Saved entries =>

************

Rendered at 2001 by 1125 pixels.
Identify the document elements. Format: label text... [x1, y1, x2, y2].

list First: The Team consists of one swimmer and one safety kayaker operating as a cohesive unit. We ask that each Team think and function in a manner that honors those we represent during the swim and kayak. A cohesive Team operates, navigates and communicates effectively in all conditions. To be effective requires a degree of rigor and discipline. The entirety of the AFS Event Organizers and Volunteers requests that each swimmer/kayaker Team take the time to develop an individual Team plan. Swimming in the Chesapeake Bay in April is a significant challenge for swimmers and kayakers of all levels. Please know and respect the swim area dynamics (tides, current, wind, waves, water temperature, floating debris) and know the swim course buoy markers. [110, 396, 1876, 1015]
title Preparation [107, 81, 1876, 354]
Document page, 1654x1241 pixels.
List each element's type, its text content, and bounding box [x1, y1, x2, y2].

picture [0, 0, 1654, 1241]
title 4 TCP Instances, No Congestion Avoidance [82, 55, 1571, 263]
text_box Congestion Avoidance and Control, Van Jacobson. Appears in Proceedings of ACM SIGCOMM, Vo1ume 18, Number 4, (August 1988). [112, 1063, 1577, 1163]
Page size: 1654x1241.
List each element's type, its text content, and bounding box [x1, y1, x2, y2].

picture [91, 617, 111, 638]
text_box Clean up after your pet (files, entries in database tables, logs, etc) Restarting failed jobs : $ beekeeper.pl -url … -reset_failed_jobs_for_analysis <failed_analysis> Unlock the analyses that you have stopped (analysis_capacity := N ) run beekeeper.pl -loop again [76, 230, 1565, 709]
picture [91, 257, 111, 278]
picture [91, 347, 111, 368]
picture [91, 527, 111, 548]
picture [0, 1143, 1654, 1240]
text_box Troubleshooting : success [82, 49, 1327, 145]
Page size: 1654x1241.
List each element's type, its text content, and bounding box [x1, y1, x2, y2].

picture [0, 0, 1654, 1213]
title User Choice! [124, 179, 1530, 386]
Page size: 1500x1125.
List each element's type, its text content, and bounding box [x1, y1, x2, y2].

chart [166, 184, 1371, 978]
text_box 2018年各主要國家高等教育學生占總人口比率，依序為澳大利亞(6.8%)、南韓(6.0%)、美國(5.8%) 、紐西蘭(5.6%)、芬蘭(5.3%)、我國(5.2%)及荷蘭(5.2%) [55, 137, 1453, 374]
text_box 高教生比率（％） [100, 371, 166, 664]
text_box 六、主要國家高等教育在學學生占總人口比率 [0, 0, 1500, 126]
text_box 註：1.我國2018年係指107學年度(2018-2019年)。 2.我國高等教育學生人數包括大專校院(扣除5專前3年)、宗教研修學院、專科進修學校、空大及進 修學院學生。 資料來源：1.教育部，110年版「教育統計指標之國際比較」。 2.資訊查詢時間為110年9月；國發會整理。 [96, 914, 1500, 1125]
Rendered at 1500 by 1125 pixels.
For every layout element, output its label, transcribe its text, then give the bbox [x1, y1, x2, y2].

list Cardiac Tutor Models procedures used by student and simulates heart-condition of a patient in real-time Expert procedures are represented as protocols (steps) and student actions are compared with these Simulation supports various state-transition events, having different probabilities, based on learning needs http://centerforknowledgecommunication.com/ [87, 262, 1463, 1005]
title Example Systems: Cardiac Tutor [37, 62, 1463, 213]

************

Swap "Rendered" for "Displayed" in the stretch of lines from the start of the saved entries through the line containing "Identify the document", changing nothing else. Give back only those lines.

Displayed at 2001 by 1125 pixels.
Identify the document elements. Format: label text... [x1, y1, x2, y2].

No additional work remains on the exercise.